The carriage of interleukin-1B-31*C allele plus Staphylococcus aureus and Haemophilus influenzae increases the risk of recurrent tonsillitis in a Mexican population.

The aim of the present study was to estimate the relative contribution of immunogenetic and microbiological factors in the development of recurrent tonsillitis in a Mexican population. Patients (n = 138) with recurrent tonsillitis and an indication of tonsillectomy (mean age: 6.05 years ± 3.00; median age: 5 years, female: 58; age range: 1-15 years) and 195 non-related controls older than 18 years and a medical history free of recurrent tonsillitis were included. To evaluate the microbial contribution, tonsil swab samples from both groups and extracted tonsil samples from cases were cultured. Biofilm production of isolated bacteria was measured. To assess the immunogenetic component, DNA from peripheral blood was genotyped for the TNFA-308G/A single-nucleotide polymorphism (SNP) and for the IL1B -31C/T SNP. Normal microbiota, but no pathogens or potential pathogens, were identified from all control sample cultures. The most frequent pathogenic species detected in tonsils from cases were Staphylococcus aureus (48.6%, 67/138) and Haemophilus influenzae (31.9%, 44/138), which were found more frequently in patient samples than in samples from healthy volunteers (P < 0.0001). Importantly, 41/54 (75.9%) S. aureus isolates were biofilm producers (18 weak and 23 strong), whereas 17/25 (68%) H. influenzae isolates were biofilm producers (10 weak, and 7 strong biofilm producers). Patients with at least one copy of the IL1B-31*C allele had a higher risk of recurrent tonsillitis (OR = 4.03; 95% CI = 1.27-14.27; P = 0.013). TNFA-308 G/A alleles were not preferentially distributed among the groups. When considering the presence of IL1B-31*C plus S. aureus, IL1B-31*C plus S. aureus biofilm producer, IL1B-31*C plus H. influenzae or IL1B-31*C plus H. influenzae biofilm producer, the OR tended to infinite. Thus, the presence of IL1B-31*C allele plus the presence of S. aureus and/or H. influenzae could be related to the development of tonsillitis in this particular Mexican population.

Introduction

Recurrent tonsillitis is a childhood disease that involves the parenchyma of the palatine tonsils. The definition of recurrent disease may vary, but the criteria used at present are the development of 5 or more episodes of true tonsillitis per year, symptoms recurring for at least a year, and episodes that are disabling and that prevent normal functioning [1].

Most of the upper respiratory tract diseases in childhood tend to improve with time, although recurrent tonsillitis does not resolve spontaneously and requires treatment, with the highest risk of presentation in patients younger than 15 years. Options available for the treatment of recurrent disease are surgical and medical care with equal outcomes [2].

Recurrent tonsillitis has been linked to a wide variety of infectious agents [3], with the most common being Streptococcus pyogenes, followed by Staphylococcus aureus and Haemophilus influenzae [4-6].

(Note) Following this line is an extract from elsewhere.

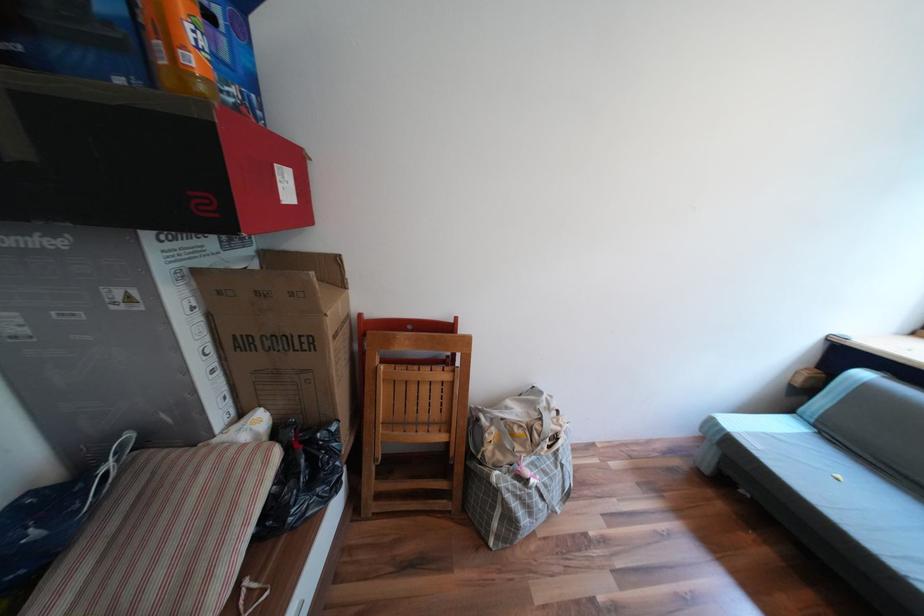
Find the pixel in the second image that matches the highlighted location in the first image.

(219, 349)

In the development of recurrent tonsillitis, the bacterial factor plays an important role, but it may not be the only one, because certain genetic backgrounds may be related to stronger inflammation. Genetic variants of cytokines may alter the inflammatory response, and several genes encoding pro-inflammatory cytokines.

Among the well-studied single-nucleotide polymorphisms (SNPs) that may affect the inflammatory response is TNFA-308G/A (rs1800629), with guanine (G) as the common variant and adenine (A) as the less common one. The TNFA–308A allele shows a 6-to-7-fold higher gene transcription as compared to the common G allele [7, 8].

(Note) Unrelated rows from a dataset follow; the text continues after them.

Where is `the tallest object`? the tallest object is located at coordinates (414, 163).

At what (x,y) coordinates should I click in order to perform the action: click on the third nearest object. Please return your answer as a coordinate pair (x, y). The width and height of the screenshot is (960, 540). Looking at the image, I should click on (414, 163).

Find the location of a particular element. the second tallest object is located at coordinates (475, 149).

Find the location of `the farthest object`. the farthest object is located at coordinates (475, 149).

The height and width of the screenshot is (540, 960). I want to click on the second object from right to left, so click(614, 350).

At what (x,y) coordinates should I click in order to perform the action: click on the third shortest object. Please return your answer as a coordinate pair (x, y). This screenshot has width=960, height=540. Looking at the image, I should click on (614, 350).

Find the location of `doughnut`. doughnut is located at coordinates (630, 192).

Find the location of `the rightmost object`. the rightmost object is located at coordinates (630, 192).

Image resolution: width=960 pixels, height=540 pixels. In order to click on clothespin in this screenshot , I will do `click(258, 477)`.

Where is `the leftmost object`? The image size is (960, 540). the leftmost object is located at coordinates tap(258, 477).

Furthermore, the –31C/T SNP (rs1143627) in the promoter of the IL1B gene has been associated with stronger inflammation in multiple populations, including the Mexican [9-11].

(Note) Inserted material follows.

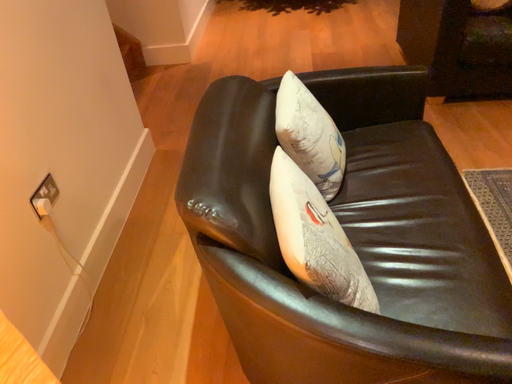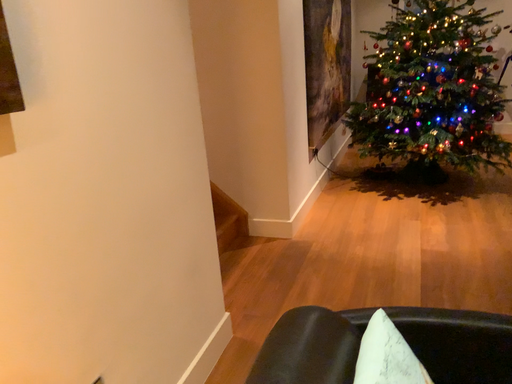
Question: How did the camera likely rotate when shooting the video?

Choices:
 (A) rotated upward
 (B) rotated downward

Answer: (A)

Genetic polymorphisms have been reported as risk factors for the development of recurrent tonsillitis, but the evidence is not strong enough [1]. For example, a case-control study indicated that parental atopy and a parental history of tonsillectomy would predict subsequent tonsillitis in their children [12].

The aim of the present study was to estimate the relative contribution of immunogenetic and microbiological factors in the development of recurrent tonsillitis in a Mexican population.

Methods

Study population

We included 138 unrelated patients with clinically confirmed recurrent tonsillitis and an indication of tonsillectomy according to American Academy of Otolaryngology–Head and Neck Surgery [13, 14] (mean age, 6.05 years ± SD, 3.00; median age, 5 years, Female: 58: age range: 1–15 years). We also investigated 195 healthy subjects with no clinical history of recurrent tonsillitis (mean age = 28.18 years ± SD, 10.26, Female: 91; median age = 23 years, age range: 18–68 years) as controls. All controls were older than 18 years to minimize the risk of recurrent tonsillitis. The recruitment time was from April, 2015 to April, 2016.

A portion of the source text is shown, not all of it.